→ SHORT PROBLEM 1: From the Volume Transformer page, copy the part that starts at "Volt partitions the" and runs up to and including "found in pointcept/models/volt/volt_base.py.".
BEGIN PASSAGE
Volume Transformer: Revisiting Vanilla Transformers for 3D Scene Understanding

This repository contains the official implementation of Volume Transformer (Volt).

Volt partitions the input 3D scene into non-overlapping volumetric patches and embeds each patch into a token with a linear tokenizer. The resulting token sequence is processed by a Transformer encoder with global attention. The latent tokens are then upsampled back to the voxel resolution with a single transposed convolution and mapped to semantic predictions by a linear classification head.

The core Volt model implementation can be found in pointcept/models/volt/volt_base.py.

📢 News

2026-04-22: Code release.

Setup

This repository is built on top of Pointcept and incorporates components from SGIFormer for instance segmentation. For integrating image features with 3D backbones, please refer to our DITR codebase.

Dependencies

We recommend using uv, a fast Python package and environment manager, to install the environment.

To install uv on macOS and Linux, run:

curl -LsSf https://astral.sh/uv/install.sh | sh

Then set up the environment with:

# Make sure to load CUDA 12.6 beforehand
# This will automatically create a virtual environment (.venv) and install dependencies from pyproject.toml
uv sync
source .venv/bin/activate

Data Preprocessing

Follow the dataset setup instructions in the Pointcept README.
END PASSAGE
BEGIN SOURCE DATA
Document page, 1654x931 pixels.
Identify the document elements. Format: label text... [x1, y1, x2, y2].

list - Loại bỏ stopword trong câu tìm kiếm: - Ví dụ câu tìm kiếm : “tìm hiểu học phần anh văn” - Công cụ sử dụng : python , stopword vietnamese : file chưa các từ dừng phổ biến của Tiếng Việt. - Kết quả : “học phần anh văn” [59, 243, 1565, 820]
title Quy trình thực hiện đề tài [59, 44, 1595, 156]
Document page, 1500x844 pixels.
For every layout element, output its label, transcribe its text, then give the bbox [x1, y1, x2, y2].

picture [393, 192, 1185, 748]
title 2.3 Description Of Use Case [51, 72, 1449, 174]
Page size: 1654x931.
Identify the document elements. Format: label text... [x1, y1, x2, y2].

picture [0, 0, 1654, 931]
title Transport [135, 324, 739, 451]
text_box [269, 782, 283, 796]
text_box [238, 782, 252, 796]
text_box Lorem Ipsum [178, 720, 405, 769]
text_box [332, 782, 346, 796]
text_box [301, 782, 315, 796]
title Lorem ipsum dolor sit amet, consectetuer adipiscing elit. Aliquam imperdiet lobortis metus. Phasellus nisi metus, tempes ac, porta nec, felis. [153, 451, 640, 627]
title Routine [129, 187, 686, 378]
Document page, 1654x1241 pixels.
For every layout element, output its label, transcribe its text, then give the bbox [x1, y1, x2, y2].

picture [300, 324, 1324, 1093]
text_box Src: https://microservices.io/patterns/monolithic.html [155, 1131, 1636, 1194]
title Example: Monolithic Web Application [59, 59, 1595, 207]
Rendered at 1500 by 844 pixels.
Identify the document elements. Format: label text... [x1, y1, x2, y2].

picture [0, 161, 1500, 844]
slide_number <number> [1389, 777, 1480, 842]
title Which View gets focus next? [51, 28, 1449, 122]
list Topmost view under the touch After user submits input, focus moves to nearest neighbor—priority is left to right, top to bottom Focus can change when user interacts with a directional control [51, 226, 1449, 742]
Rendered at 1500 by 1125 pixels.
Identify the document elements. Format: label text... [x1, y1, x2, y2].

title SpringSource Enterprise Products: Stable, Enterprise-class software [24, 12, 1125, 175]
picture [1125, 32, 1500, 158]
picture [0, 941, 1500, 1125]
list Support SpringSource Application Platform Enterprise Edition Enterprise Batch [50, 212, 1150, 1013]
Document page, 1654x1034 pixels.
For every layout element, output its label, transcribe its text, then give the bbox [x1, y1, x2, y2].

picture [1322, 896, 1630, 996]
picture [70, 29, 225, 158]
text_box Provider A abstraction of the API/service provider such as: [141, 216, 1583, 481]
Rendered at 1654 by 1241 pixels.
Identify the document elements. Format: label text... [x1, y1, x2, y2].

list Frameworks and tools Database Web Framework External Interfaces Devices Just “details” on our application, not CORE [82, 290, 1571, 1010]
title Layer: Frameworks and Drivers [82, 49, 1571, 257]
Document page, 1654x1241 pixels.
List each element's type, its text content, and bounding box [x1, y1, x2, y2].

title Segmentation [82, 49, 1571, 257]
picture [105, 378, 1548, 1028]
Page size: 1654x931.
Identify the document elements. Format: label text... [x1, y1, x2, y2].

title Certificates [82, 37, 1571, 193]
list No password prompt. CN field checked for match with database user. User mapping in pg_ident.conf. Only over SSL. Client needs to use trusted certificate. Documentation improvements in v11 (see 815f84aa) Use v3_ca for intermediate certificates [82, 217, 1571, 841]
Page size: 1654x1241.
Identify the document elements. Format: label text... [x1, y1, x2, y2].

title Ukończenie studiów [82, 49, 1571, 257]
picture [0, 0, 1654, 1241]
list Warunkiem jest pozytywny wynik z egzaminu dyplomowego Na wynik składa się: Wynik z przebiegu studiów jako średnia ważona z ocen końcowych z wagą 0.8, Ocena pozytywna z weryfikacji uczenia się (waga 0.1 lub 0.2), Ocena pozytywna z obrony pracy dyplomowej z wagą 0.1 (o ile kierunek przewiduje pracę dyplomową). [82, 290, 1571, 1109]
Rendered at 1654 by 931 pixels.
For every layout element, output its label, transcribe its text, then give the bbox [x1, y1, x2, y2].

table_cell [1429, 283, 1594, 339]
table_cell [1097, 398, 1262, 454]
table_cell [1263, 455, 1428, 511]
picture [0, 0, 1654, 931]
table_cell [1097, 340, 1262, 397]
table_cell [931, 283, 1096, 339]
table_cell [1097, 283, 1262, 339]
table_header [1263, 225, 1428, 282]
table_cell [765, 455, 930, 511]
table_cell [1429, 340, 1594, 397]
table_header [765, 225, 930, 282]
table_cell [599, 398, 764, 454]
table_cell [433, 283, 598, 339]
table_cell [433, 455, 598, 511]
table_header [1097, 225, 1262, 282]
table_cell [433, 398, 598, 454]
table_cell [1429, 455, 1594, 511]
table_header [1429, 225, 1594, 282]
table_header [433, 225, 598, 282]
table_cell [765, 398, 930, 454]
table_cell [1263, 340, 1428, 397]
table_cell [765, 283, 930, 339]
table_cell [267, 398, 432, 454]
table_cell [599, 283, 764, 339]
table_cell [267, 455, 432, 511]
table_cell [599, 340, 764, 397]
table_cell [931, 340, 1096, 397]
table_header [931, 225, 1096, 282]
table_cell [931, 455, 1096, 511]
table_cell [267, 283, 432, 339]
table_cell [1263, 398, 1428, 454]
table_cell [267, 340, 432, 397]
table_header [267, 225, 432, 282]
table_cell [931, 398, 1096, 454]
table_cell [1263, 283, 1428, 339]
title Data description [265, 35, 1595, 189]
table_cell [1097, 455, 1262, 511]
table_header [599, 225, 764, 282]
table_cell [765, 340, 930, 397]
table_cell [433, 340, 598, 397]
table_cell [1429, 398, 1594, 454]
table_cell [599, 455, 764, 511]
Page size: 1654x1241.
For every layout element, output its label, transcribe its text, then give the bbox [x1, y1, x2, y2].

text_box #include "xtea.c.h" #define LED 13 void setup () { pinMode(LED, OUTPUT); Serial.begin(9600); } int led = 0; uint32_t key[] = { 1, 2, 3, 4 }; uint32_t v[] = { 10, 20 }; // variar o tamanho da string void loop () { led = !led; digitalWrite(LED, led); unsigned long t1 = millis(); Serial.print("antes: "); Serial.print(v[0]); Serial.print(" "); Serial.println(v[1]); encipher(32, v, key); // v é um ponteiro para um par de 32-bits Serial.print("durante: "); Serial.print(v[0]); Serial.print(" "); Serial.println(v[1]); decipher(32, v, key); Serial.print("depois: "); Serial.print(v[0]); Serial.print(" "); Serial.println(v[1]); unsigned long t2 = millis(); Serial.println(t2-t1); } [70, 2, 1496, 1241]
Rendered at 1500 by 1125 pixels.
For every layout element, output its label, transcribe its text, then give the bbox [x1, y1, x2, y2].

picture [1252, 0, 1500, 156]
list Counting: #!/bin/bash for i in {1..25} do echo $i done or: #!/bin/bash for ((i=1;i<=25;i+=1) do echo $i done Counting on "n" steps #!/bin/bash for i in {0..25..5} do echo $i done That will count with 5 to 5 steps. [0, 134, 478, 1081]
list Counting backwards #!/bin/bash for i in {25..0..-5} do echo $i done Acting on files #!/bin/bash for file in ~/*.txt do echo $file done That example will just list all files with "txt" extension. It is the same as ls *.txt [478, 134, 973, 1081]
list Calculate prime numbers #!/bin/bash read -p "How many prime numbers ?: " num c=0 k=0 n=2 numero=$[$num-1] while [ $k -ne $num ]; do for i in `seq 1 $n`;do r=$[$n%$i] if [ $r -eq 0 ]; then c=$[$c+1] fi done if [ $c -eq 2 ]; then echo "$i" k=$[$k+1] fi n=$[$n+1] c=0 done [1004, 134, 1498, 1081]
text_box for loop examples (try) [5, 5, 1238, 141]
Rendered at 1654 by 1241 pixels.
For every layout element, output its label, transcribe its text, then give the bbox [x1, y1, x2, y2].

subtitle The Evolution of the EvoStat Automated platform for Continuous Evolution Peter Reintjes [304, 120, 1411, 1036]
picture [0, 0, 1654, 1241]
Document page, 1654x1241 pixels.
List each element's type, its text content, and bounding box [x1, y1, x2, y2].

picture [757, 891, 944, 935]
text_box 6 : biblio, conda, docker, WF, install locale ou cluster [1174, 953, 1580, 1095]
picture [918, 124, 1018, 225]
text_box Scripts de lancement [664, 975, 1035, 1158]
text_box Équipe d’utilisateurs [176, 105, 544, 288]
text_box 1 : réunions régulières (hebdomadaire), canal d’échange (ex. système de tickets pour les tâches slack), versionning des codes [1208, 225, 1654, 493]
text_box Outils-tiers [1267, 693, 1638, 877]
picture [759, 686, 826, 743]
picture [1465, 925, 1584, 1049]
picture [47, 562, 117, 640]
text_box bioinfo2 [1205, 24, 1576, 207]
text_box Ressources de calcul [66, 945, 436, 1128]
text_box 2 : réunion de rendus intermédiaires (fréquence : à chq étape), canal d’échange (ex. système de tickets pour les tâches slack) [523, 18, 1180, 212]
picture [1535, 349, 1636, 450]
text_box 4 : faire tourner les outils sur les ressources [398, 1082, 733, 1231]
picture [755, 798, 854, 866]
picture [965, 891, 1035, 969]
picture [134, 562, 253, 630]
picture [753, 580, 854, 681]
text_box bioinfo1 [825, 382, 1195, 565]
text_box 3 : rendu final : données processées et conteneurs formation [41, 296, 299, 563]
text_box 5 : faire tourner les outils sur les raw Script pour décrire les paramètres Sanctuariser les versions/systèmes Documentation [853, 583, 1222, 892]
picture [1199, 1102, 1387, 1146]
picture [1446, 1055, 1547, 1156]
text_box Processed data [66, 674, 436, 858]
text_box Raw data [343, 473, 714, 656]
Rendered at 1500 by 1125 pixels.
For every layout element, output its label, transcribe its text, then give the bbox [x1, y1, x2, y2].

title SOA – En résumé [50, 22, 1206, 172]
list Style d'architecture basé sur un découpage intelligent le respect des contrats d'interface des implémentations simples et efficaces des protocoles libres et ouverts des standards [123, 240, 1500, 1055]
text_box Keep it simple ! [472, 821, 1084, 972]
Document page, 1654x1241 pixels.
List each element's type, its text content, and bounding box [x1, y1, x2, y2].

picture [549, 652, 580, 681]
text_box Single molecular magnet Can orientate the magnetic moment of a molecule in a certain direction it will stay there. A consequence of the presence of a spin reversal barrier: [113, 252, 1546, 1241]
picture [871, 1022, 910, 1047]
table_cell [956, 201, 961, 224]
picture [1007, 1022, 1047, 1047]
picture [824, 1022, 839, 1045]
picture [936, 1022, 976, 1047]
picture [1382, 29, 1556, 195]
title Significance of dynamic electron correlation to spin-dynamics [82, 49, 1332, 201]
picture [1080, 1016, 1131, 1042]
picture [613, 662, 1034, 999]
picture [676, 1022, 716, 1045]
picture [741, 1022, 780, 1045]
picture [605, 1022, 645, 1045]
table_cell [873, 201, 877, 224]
END SOURCE DATA
→ SHORT PROBLEM 2: In the records, repeat the lines from the line with "Rendered at 1500 by 844 pixels." up to and including the line with "title Layer: Frameworks".

→ TASK RESPONSE 1:
Volt partitions the input 3D scene into non-overlapping volumetric patches and embeds each patch into a token with a linear tokenizer. The resulting token sequence is processed by a Transformer encoder with global attention. The latent tokens are then upsampled back to the voxel resolution with a single transposed convolution and mapped to semantic predictions by a linear classification head.

The core Volt model implementation can be found in pointcept/models/volt/volt_base.py.

→ TASK RESPONSE 2:
Rendered at 1500 by 844 pixels.
Identify the document elements. Format: label text... [x1, y1, x2, y2].

picture [0, 161, 1500, 844]
slide_number <number> [1389, 777, 1480, 842]
title Which View gets focus next? [51, 28, 1449, 122]
list Topmost view under the touch After user submits input, focus moves to nearest neighbor—priority is left to right, top to bottom Focus can change when user interacts with a directional control [51, 226, 1449, 742]
Rendered at 1500 by 1125 pixels.
Identify the document elements. Format: label text... [x1, y1, x2, y2].

title SpringSource Enterprise Products: Stable, Enterprise-class software [24, 12, 1125, 175]
picture [1125, 32, 1500, 158]
picture [0, 941, 1500, 1125]
list Support SpringSource Application Platform Enterprise Edition Enterprise Batch [50, 212, 1150, 1013]
Document page, 1654x1034 pixels.
For every layout element, output its label, transcribe its text, then give the bbox [x1, y1, x2, y2].

picture [1322, 896, 1630, 996]
picture [70, 29, 225, 158]
text_box Provider A abstraction of the API/service provider such as: [141, 216, 1583, 481]
Rendered at 1654 by 1241 pixels.
Identify the document elements. Format: label text... [x1, y1, x2, y2].

list Frameworks and tools Database Web Framework External Interfaces Devices Just “details” on our application, not CORE [82, 290, 1571, 1010]
title Layer: Frameworks and Drivers [82, 49, 1571, 257]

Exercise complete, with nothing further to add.